- [Reading text]:
And still others (like myself) look at what are called 'assemblages'. Rather than delineate the world according to epochs, periods or some other generalized unitary social structure (e.g. modes of production), assemblages look at the play of micro-level tools, intentions, habits, techniques, etc. They take these and look at how they spread throughout society (using Gabriel Tarde's work on imitation, for example). They also - most importantly - see how these various micro-level processes accumulate and conjoin with other heterogeneous processes to create emergent social structures. So, unlike the structuralists mentioned earlier, these ones see them as a continual process, and dependent on micro-level units (which can be human, physical, technological, etc.) Also unlike the earlier structuralists, there's no homogeneous logic of how things change. So technology can have its own logic, while law can have another, and science yet another (all of which can be further broken down); the key is when they conjoin and produce something irreducible to either one of them.

A great example of this is Michel Foucault's work, where he examines the emergence of the seemingly necessary modern-day prison system. He shows how it combines various disciplining techniques originally created in schools and barracks, and how a whole discourse about it was created to shift the parameters of what was considered legal and illegal (and how to determine what a 'criminal' was - e.g. was it natural, or could they be reformed?). All these processes unintentionally (along with demographic changes) combined together to create the apparent necessity of the prison system.

Other authors using this idea include Gilles Deleuze, Bruno Latour, William Connolly, Manuel DeLanda, Jane Bennett and (to a lesser degree) Saskia Sassen. (As a side note, most of these authors were influenced by the Annales school, so there's some interesting connections to be drawn out there.)

I'd also mention that there's a whole school of emerging continental thought that takes seriously empirical work and realism (albeit not necessarily causal realism - but there are others who are struggling to reformulate a continental conception of causality). These relatively new authors are trying to bridge the gaps between continental and Anglo-American science, and so their works place a premium on clarity and rigor of argumentation, along with taking into account the repercussions of natural science. (Although, they haven't yet really taken into account the insights of American social science - which is where I see my own opening for something interesting to say. But I'm only beginning that massive project...!)

Anyways, through your blog you've provided me personally with a lot of interesting schools of thought and books to read, so hopefully I've managed to approximate that here in my own area of (relative) comfort. Cheers!

- [Data shown]:
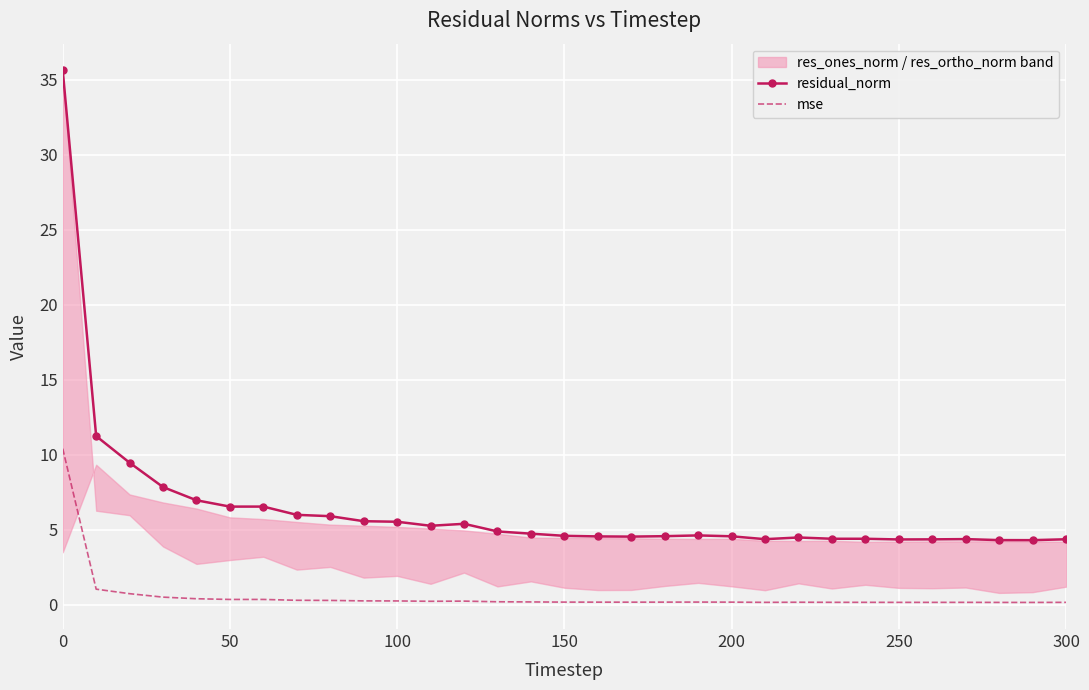

True or false: mse has a value of 0.2 at 200.

True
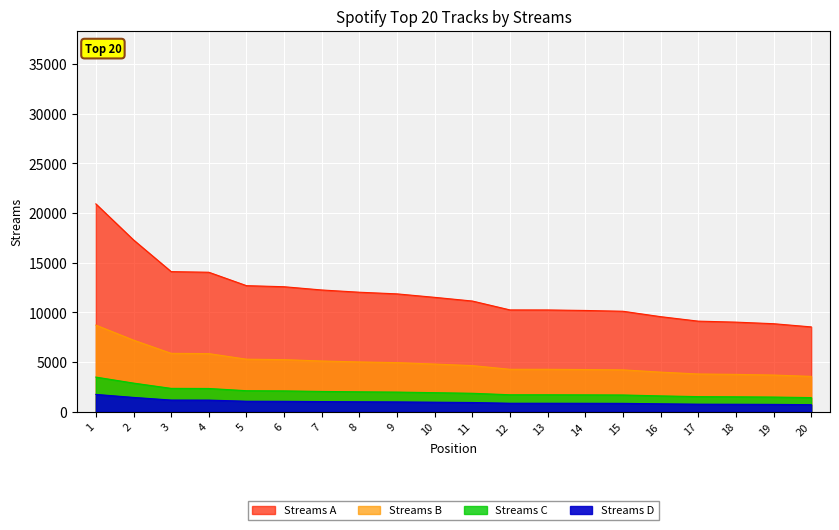

What is the value of the 1st point from the left?

20922.6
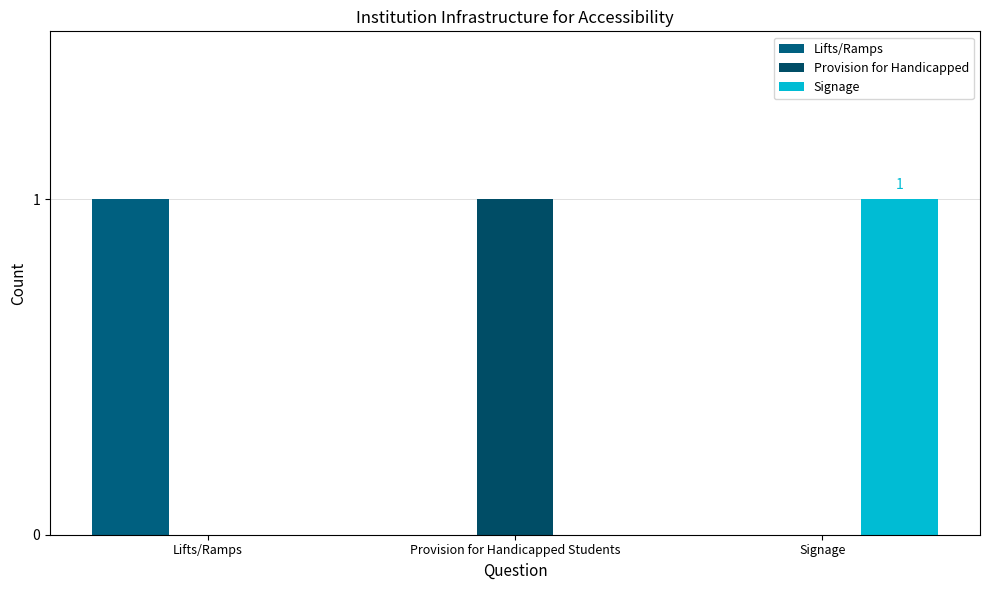

How many groups of bars are there?

3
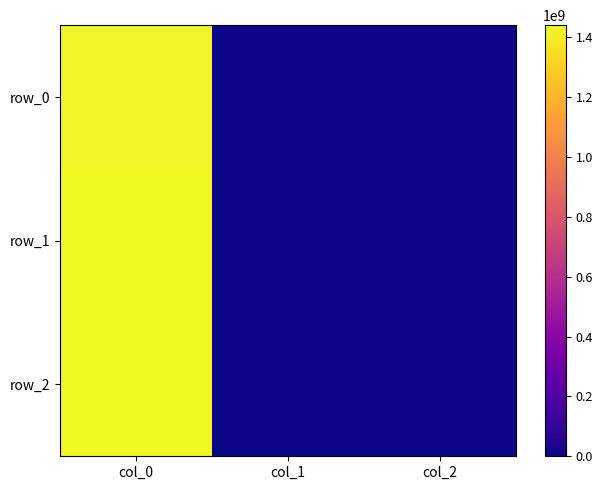

What is the spread (max minus min) of values at col_0?

16075181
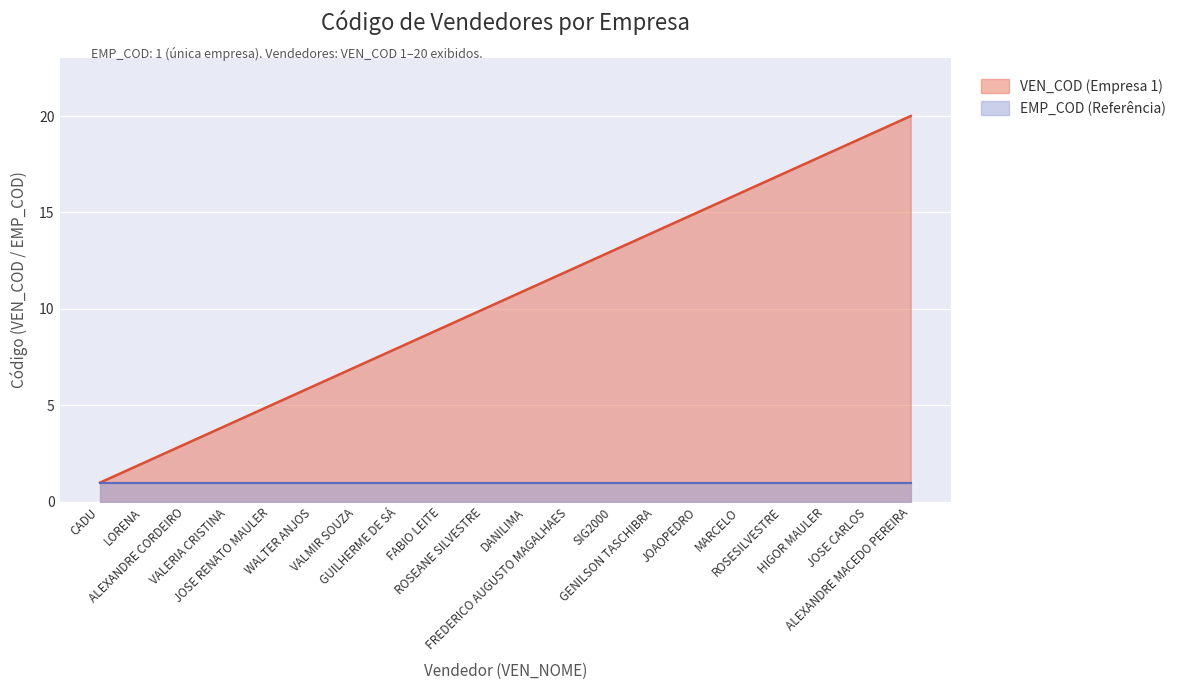

What is the label of the 5th point from the left?

JOSE RENATO MAULER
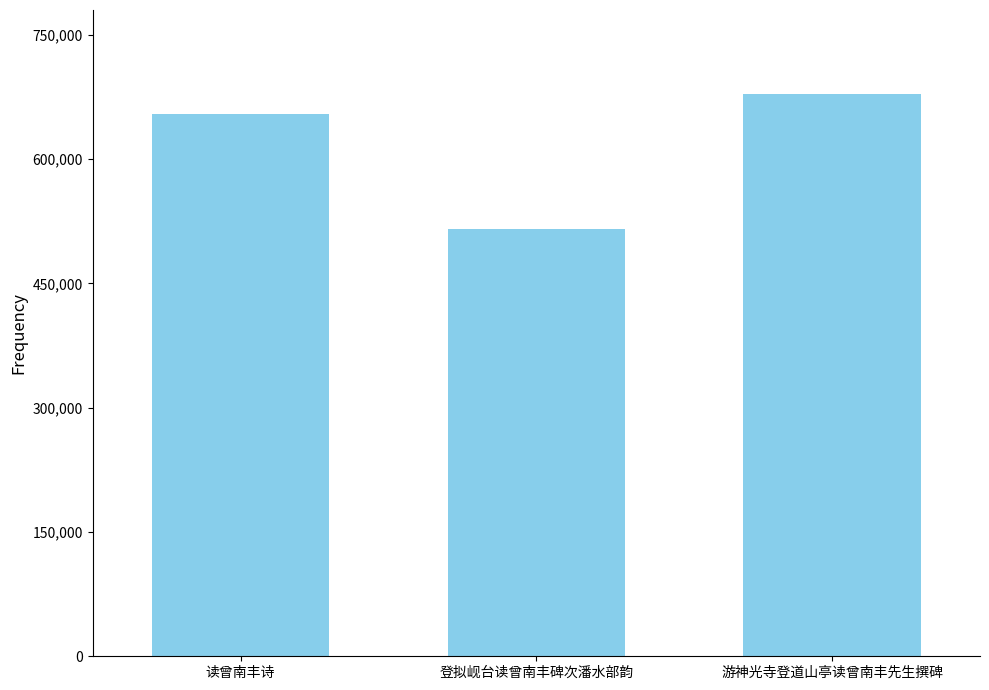

List the labels in order of value, smallest first.

登拟岘台读曾南丰碑次潘水部韵, 读曾南丰诗, 游神光寺登道山亭读曾南丰先生撰碑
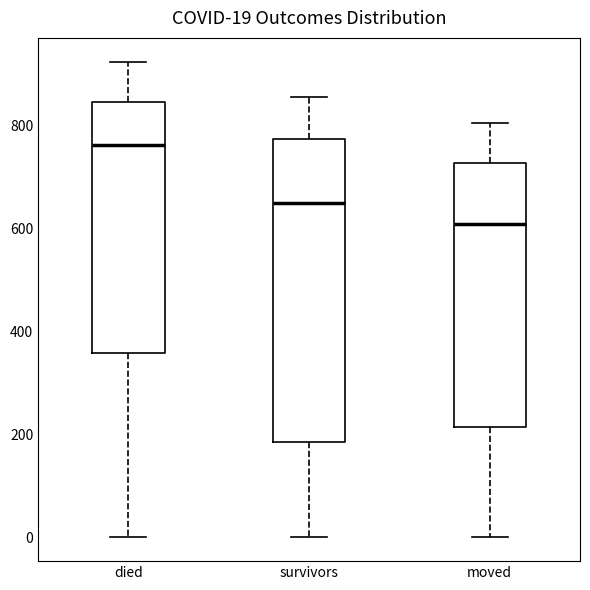

Which box has the lowest median line?

moved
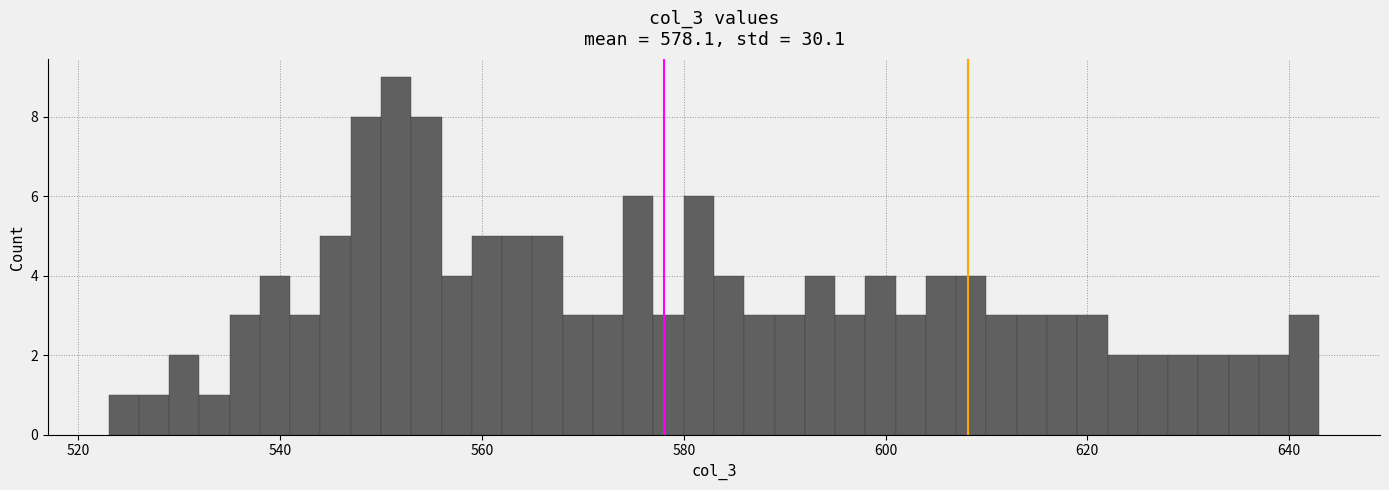

Read against the x-axis, roughly where is the centre of the tallest bar?

552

- [Required action 1]:
Translate this sentence from the passage on assemblages into Spanish: "All these processes unintentionally (along with demographic changes) combined together to create the apparent necessity of the prison system."
- [Required action 2]:
Rewrite the entries from the line with "How many groups of bars are there?" through the end of the entries, swapping "x-axis" for "horizontal axis" and keeping everything else the same. Leave the pictures out.

- [Task response 1]:
Todos estos procesos se combinaron de manera no intencionada (junto con los cambios demográficos) para crear la aparente necesidad del sistema penitenciario.

- [Task response 2]:
How many groups of bars are there?

3

What is the spread (max minus min) of values at col_0?

16075181

What is the label of the 5th point from the left?

JOSE RENATO MAULER

List the labels in order of value, smallest first.

登拟岘台读曾南丰碑次潘水部韵, 读曾南丰诗, 游神光寺登道山亭读曾南丰先生撰碑

Which box has the lowest median line?

moved

Read against the horizontal axis, roughly where is the centre of the tallest bar?

552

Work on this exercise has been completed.